WZFX

Whiteville, North Carolina; United States;
- Broadcast area: Fayetteville, North Carolina
- Frequency: 99.1 MHz (HD Radio)
- Branding: Foxy 99

Programming
- Format: Mainstream urban
- Subchannels: HD2: Adult contemporary "Sunny 94.3"
- Affiliations: The Breakfast Club

Ownership
- Owner: Beasley Broadcast Group, Inc.; (Beasley Media Group Licenses, LLC);
- Sister stations: WAZZ, WFLB, WKML, WUKS

History
- First air date: 1978 (as WENC-FM)
- Former call signs: WENC-FM (1978–1980) WQTR (1980–1986)
- Call sign meaning: W Z FoXy

Technical information
- Licensing authority: FCC
- Facility ID: 32376
- Class: C1
- ERP: 100,000 watts
- HAAT: 299 meters (981 ft)
- Transmitter coordinates: 34°44′5″N 78°47′25″W﻿ / ﻿34.73472°N 78.79028°W
- Translators: 94.3 W232CI (Fayetteville, relays HD2)

Links
- Public license information: Public file; LMS;
- Webcast: Listen live HD2: Listen live
- Website: foxy99.com sunny943.com (HD2)

= WZFX =

WZFX (99.1 FM) is an mainstream urban formatted broadcast radio station licensed to Whiteville, North Carolina and located in Fayetteville, North Carolina. WZFX broadcasts under the branding "Foxy 99." WZFX is owned and operated by Beasley Media Group. Its studios are located east of downtown Fayetteville, and its transmitter is located in Tar Heel, North Carolina.

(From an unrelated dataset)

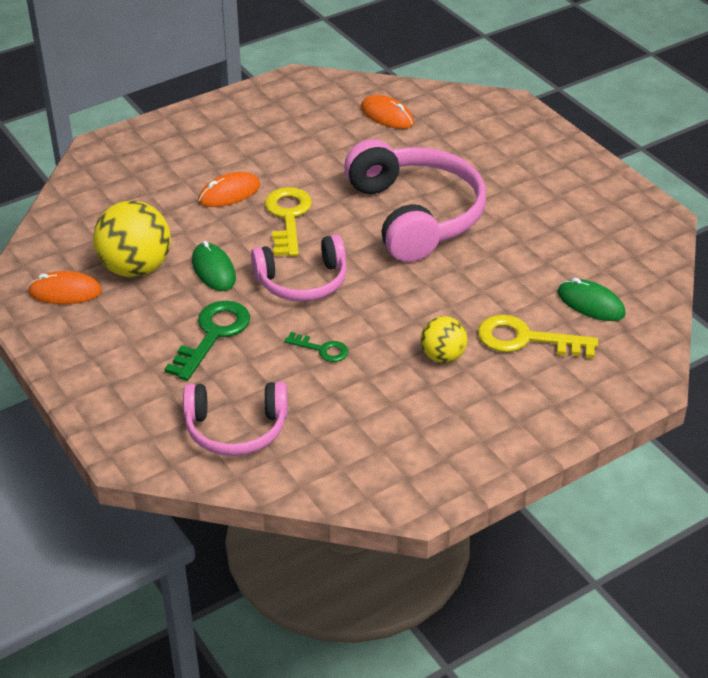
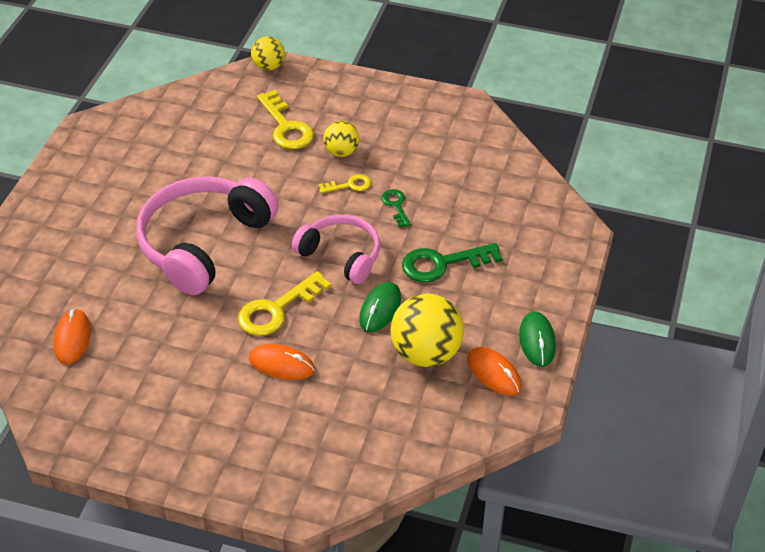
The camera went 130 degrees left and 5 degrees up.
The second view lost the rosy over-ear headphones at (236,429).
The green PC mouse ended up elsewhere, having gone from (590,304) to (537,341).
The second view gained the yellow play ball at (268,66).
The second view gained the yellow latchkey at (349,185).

As of the fall 2021 ratings period, WZFX has the highest ratings of any radio station in the Fayetteville market.

==WENC/WQTR==
99.1 FM first signed on as WENC FM in 1978 with its license in the city of Whiteville. It is believed the frequency signed on with 5,000 watts at this time.

===WZFX===
In March 1986, WQTR-FM increased its power to 100,000 watts, changed to WZFX, and became "The All New FM 99 The Fox, WZFX". The station has a Rhythmic Top-40 format. The new owners were Steve Weil of Goldsboro, North Carolina, his brother Henry Weil, and his sister Leslie Weil.

===The Fox to Foxy 99===
In 1987, WZFX evolved into an Urban/CHR a.k.a. CHUrban format playing such artist as New Edition, Lillo Thomas, Force MD's and Troop. WZFX changed its moniker to "99.1 the Fox"; however, in 1995 brought back the "Original Foxy 99" and broadcast its 100,000-watt signal on the air "From the Capital City to the Coast". WZFX is the sister station of WIKS in Jacksonville, North Carolina, which also has a similar format and signal power of 100,000 watts.

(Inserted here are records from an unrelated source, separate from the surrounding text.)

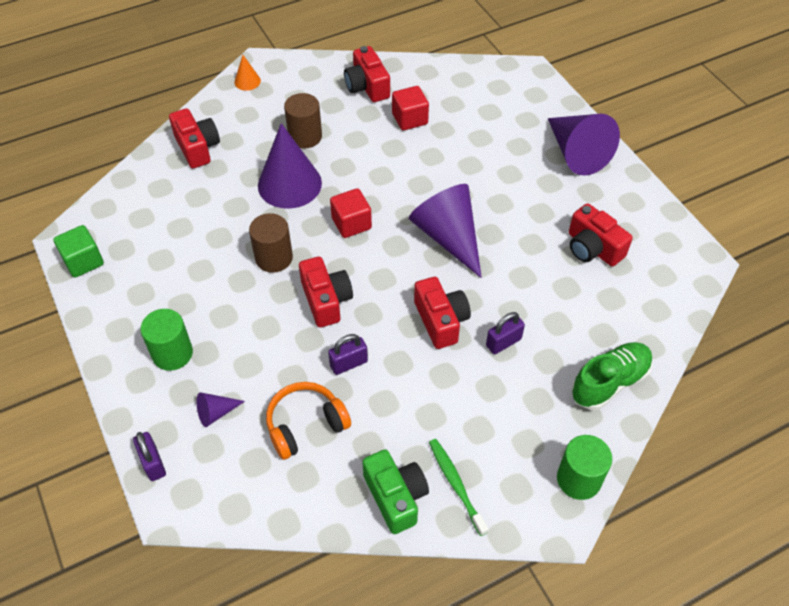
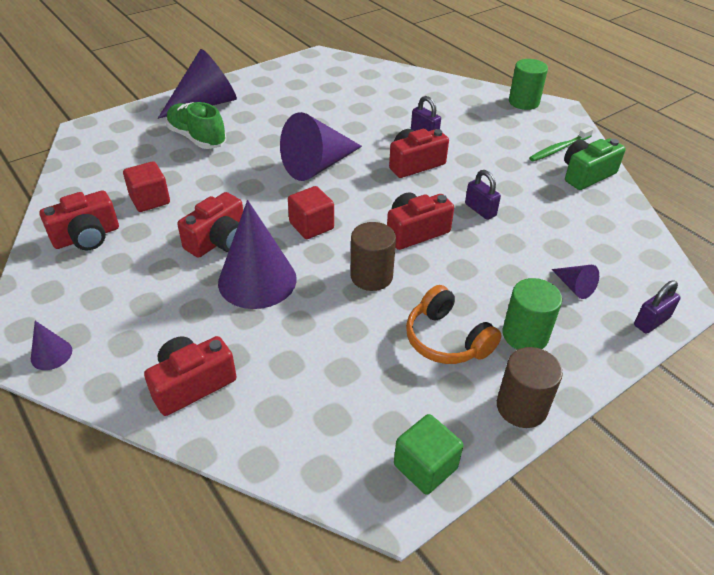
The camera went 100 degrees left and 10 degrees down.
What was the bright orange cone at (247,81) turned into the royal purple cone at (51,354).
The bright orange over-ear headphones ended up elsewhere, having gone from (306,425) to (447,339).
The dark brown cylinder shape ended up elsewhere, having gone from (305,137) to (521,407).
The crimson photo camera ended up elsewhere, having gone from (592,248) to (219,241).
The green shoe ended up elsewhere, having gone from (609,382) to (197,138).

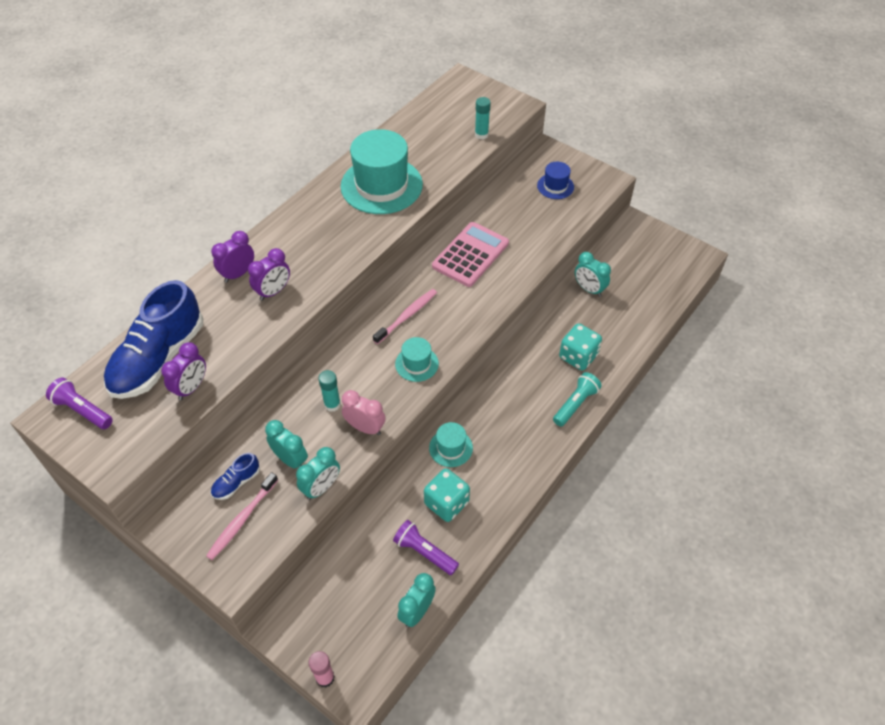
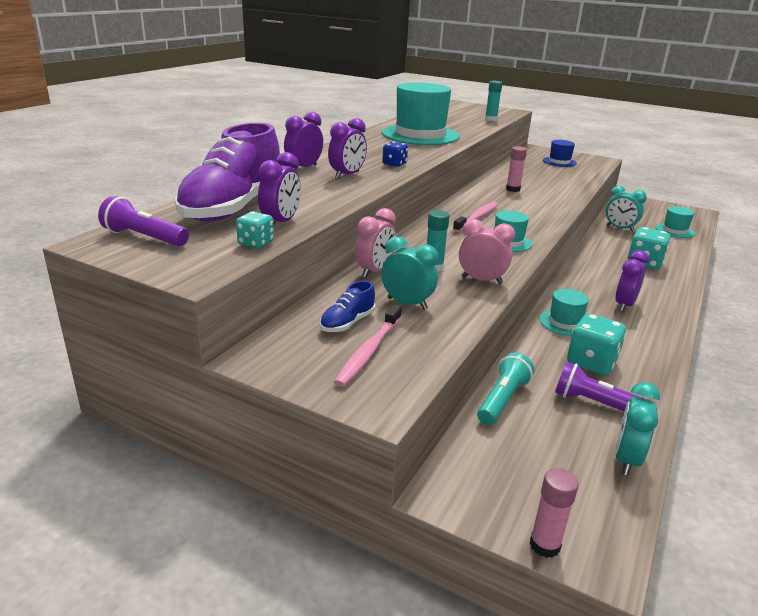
The camera went 10 degrees left and 25 degrees down.
What was the blue shoe at (158,359) turned into the royal purple shoe at (233,208).
The second view lost the teal clock at (321,487).
Where the rosy adding machine stood at (470,255), the rosy stick of glue came to stand at (513,189).
The teal torch ended up elsewhere, having gone from (575,404) to (502,400).
The second view gained the teal dice at (256,243).
The second view gained the rosy clock at (374,271).
The second view gained the blue dice at (394,164).
The second view gained the royal purple clock at (624,305).
The second view gained the teal hat at (674,231).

In 1990, after WQSM stopped playing top 40, WZFX added some top 40 hits to its music mix. This move took "The Fox" back to the top of the ratings.
In 1994, WZFX moved from the Wachovia building to a former Cato department store, which the owners purchased.

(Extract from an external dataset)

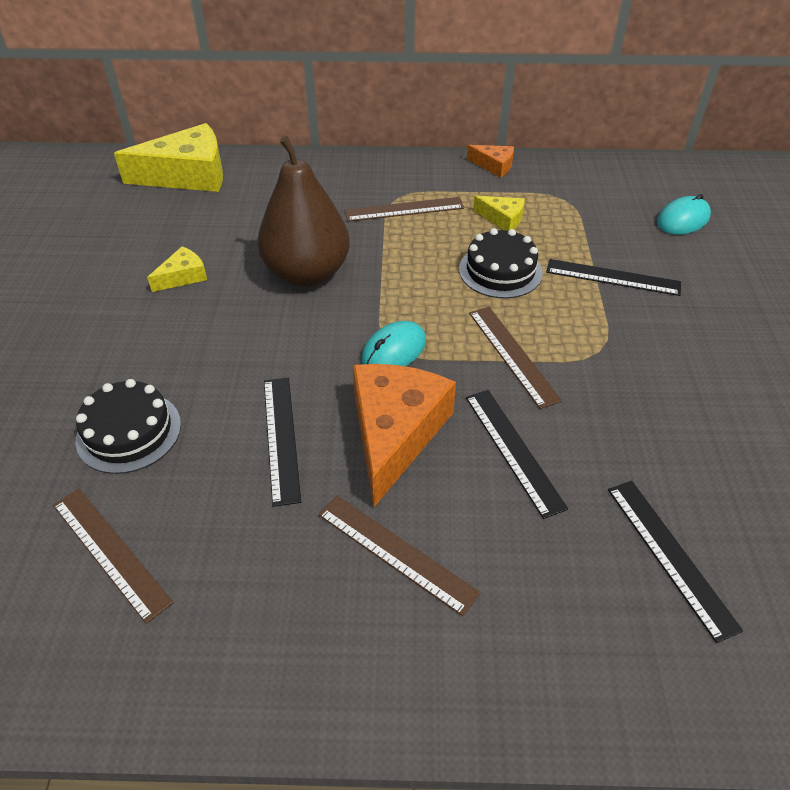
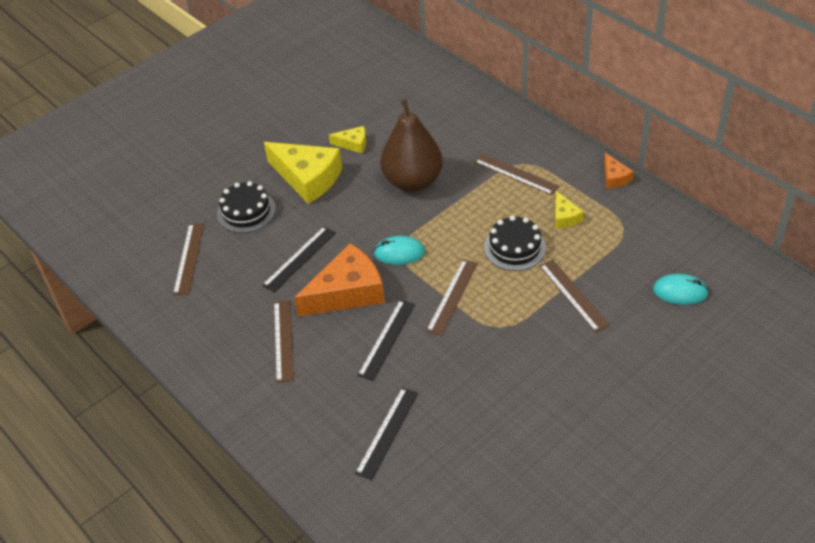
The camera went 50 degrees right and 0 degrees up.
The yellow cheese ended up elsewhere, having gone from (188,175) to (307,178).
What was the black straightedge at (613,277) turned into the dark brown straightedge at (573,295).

In 1995, Atlantic Broadcasting Group sold WROV-FM to Ray Thomas of Roanoke, Virginia and WLNI in Lynchburg, Virginia, leaving the company with only WZFX. Several DJs and general manager Lynn Carraway were let go. At the time, WZFX played no rap until after 5 in the afternoon, and rap-leaning WLRD was doing very well despite its limited signal.

In 1997, Beasley Broadcasting—owner of WKML, WTSB, WAZZ and WEWO—bought WZFX from Joyner Communications. There was talk in 1996 of another company buying WZFX and WLRD, but that deal fell apart. Later in the year, Beasley also bought WLRD and WYRU. For a short time, WLRD aired the programming of WZFX.

==Interference issues northwest of Fayetteville==
WZFX's signal north of Carthage, Moore County begins to see significant interference from WSLQ-FM out of Roanoke, Virginia. This is also the case in southern Chatham County, much of Montgomery and Randolph Counties and nearly all of Wake County. Under ideal atmospheric conditions, WZFX can be received with little to no interference from WSLQ as far north as Burlington, Greensboro, High Point, Hillsborough and Durham.